Asal Peirovi, Sepand Danesh, and Mehdi Ghadyanloo | Art021 2020: Art021 2020
Dastan is pleased to announce its second participation at ART021 with a presentation of works by Asal Peirovi, Sepand Danesh, and Mehdi Ghadyanloo at booth E31. This presentation features a number of acrylic paintings on linen by Asal Peirovi, large scale acrylic and oil paintings on canvas by Mehdi Ghadyanloo, and cube-based three-dimensional works by Sepand Danesh.
The ART021 Shanghai Contemporary Art Fair will be held in Shanghai, China on 12-15 Nov 2020.
Opening Date (2 days of private viewing): November 12 and 13, 2020
Opening Date to Public: November 14, 2020 - November 15, 2020
Dastan is pleased to announce its second participation at Art021 with a presentation of works by Asal Peirovi, Sepand Danesh, and Mehdi Ghadyanloo at booth E31. This presentation features a number of acrylic paintings on linen by Asal Peirovi, large acrylic and oil paintings on canvas by Mehdi Ghadyanloo, and cube-based three-dimensional works by Sepand Danesh.
Asal Peirovi (b. 1985, Sari, Mazandaran Province, Iran) is a graduate of Painting from Shahed University (BA, 2009) and Tehran Art University (MA, 2014), currently living and working in Tehran.
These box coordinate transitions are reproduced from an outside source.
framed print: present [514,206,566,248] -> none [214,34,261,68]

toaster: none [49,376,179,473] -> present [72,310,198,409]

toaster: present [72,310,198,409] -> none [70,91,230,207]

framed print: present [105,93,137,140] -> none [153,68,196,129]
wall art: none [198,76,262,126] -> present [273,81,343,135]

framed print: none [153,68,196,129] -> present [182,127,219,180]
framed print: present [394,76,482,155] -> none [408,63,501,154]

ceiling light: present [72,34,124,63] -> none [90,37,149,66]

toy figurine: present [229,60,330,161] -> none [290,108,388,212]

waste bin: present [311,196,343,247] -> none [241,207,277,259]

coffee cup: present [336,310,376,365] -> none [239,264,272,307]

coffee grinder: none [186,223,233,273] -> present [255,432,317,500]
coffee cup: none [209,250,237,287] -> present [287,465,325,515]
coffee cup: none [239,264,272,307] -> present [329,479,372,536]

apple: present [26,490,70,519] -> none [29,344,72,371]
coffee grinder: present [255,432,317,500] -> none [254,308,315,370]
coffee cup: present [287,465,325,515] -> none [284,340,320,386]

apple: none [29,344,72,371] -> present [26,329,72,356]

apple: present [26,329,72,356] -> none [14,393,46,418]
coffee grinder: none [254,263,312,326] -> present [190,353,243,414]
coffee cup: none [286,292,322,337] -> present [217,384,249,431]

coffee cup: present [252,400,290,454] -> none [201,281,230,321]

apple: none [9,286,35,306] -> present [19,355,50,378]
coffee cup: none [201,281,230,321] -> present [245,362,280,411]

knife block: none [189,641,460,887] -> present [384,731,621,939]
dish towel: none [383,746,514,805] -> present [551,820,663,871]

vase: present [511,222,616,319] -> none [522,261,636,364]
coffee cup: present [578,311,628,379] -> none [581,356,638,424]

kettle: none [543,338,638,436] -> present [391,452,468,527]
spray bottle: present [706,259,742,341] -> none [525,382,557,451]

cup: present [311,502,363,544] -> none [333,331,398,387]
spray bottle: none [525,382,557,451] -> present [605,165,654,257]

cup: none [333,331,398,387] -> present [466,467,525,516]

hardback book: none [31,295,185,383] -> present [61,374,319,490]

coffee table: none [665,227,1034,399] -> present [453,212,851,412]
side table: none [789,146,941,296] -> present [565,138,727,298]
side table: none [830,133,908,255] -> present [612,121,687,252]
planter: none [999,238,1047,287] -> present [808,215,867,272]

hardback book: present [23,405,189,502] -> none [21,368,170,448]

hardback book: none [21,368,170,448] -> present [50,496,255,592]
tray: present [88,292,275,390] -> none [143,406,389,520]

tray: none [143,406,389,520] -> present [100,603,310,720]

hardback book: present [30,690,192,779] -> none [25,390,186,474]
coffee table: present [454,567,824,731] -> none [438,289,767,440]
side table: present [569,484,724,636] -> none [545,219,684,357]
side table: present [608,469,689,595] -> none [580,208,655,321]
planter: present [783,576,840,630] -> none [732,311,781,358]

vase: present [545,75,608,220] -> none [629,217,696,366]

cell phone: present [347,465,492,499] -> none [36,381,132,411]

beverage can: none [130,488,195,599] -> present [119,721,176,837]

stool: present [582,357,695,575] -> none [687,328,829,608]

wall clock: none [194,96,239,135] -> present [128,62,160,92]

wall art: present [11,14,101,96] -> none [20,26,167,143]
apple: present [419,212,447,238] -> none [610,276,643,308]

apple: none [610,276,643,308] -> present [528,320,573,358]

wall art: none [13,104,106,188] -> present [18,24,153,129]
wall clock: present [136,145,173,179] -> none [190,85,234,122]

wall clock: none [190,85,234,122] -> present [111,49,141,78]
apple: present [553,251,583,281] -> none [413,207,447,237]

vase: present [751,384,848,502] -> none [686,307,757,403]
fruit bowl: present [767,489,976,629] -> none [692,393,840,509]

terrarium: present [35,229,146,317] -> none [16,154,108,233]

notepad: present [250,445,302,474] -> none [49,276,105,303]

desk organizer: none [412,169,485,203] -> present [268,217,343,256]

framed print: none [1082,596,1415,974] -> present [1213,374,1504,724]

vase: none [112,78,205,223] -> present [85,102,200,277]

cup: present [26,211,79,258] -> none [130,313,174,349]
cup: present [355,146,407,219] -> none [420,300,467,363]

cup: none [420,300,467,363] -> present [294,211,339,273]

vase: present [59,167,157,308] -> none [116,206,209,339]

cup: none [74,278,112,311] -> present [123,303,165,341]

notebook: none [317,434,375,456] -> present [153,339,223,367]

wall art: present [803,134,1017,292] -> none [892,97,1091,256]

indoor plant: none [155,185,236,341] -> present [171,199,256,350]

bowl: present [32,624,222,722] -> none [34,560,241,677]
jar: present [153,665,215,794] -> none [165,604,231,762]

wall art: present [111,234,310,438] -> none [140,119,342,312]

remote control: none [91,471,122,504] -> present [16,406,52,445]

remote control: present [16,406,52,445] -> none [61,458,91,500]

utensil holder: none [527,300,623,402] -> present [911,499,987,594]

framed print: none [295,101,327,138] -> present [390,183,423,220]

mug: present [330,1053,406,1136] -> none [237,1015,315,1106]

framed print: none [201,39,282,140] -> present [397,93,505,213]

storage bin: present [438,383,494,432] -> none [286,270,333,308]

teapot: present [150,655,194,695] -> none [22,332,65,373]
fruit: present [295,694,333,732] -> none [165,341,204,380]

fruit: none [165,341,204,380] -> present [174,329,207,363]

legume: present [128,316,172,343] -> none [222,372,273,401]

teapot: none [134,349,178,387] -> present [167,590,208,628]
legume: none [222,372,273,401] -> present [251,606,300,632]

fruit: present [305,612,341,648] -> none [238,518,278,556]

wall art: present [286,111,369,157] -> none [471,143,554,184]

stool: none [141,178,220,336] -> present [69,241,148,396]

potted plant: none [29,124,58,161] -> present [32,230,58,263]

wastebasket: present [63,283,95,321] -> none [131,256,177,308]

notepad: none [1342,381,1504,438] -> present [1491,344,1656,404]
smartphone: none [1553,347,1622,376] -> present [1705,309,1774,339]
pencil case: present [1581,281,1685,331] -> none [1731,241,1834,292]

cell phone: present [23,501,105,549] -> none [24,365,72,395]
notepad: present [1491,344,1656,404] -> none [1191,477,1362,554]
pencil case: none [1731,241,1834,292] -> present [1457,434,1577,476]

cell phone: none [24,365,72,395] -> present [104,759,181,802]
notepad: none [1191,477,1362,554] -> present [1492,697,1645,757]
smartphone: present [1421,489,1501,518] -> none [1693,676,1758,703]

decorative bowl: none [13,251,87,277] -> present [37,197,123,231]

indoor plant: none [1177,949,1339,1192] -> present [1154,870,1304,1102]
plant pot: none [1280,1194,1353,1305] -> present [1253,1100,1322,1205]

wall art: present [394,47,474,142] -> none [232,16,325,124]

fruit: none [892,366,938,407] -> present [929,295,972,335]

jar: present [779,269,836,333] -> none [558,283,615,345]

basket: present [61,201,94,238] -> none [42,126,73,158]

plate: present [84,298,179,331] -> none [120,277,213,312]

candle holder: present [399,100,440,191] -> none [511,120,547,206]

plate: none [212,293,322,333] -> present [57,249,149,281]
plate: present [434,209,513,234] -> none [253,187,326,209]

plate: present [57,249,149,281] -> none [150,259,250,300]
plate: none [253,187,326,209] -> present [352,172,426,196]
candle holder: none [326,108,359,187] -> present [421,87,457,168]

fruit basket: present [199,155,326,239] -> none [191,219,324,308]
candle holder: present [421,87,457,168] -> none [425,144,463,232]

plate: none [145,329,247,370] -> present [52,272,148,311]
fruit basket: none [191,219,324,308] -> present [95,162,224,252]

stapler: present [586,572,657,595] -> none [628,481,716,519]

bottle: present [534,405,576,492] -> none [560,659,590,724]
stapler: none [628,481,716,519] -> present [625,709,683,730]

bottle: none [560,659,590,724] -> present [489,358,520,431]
Her work has been featured in solo exhibitions at Dastan’s Basement, Standard Oslo, and Shirin Art Gallery. In her paintings, she employs a wide variety of techniques and explores themes of memory, travel, scenography, and geometry. Asal Peirovi’s “Curtains”, a series of acrylic paintings on linen, are a combination of study and improvisation in which the artist’s creation of visual texture on fabric resembles the unpredictable behavior of nature —an opportunity she uses as a context to add different layers of architectural elements standing in opposition to nature’s unpredictability. These architectural elements, inspired by historical Islamic-Persian structures and depicted in the color palette and the perspective techniques of traditional Persian painting, invoke a myriad of elusive references that express the diversity which informs Asal Peirovi’s visual perception.
Mehdi Ghadyanloo (b. 1981, Tehran, Iran) is a graduate of Painting (BA, University of Tehran, 2005) and Filmmaking (MA, Tarbiat Modares University, 2007), currently living and working in London, UK. Ghadyanloo’s works have been exhibited at numerous international galleries, including Galleri Golsa, Oslo and Howard Griffin Gallery, London. In 2016, he completed a large mural for the Rose Kennedy Greenway project in Boston, MA, USA. His most recent public art project was a 186-square-meter triptych painting titled “Finding Hope” that was shown at the World Economic Forum 2019 in Davos, Switzerland. While with his works, he presents an autobiographical view that portrays his personal childhood landscapes and recollections of Iran-Iraq war (1980-1988), he explores his direct experience of the world he is living in. Ghadyanloo’s most recent works show everyday objects —such as a slide that he comes across as he takes his kids to the local playground— and explore the physical presence of reality. As the artist explains: “...these works included reference-evoking memories of living in small and dimly-lit cubic rooms where my family would find refuge during the war.”
Sepand Danesh (b. 1984, Tehran, Iran) is a graduate of the École Nationale Supérieure de Beaux-Arts de Paris (2010), currently living and working in Paris, France. His works have been exhibited at numerous galleries and art institutions, namely the FRAC of PACA and Poitou-Charentes (2017), Galerie des Grands Bains Douche de La Plaine in Marseille (2016), Musée des Arts Décoratifs de Paris (2016), Mac/Val (2015), and the Cité des Arts de Chambéry (2014). In the paintings of Sepand Danesh, stories, myths and legends are mixed in a jumble of cubes, assembled in corners without floors or ceilings. The cube form takes the role of a universal alphabet incarnating a wide range of human emotions. In his assembled and painted cube-based sculptures, Sepand Danesh brings his paintings to life. The pixelated appearance of the characters requires an effort of reconstruction by the viewer who should virtually assemble the fragments to recognize the shapes. The snake is made to draw the eye to the tail as its alert gaze is plagued by an out-of-frame presence. The monkey is in a posture of both restlessness and support. He looks out but by his double posture gives the impression that he is more preoccupied with something inside. The still life is inspired by the work of Giorgio Morandi and the painting shows everyday objects inhabited by an exterior presence that placed them there.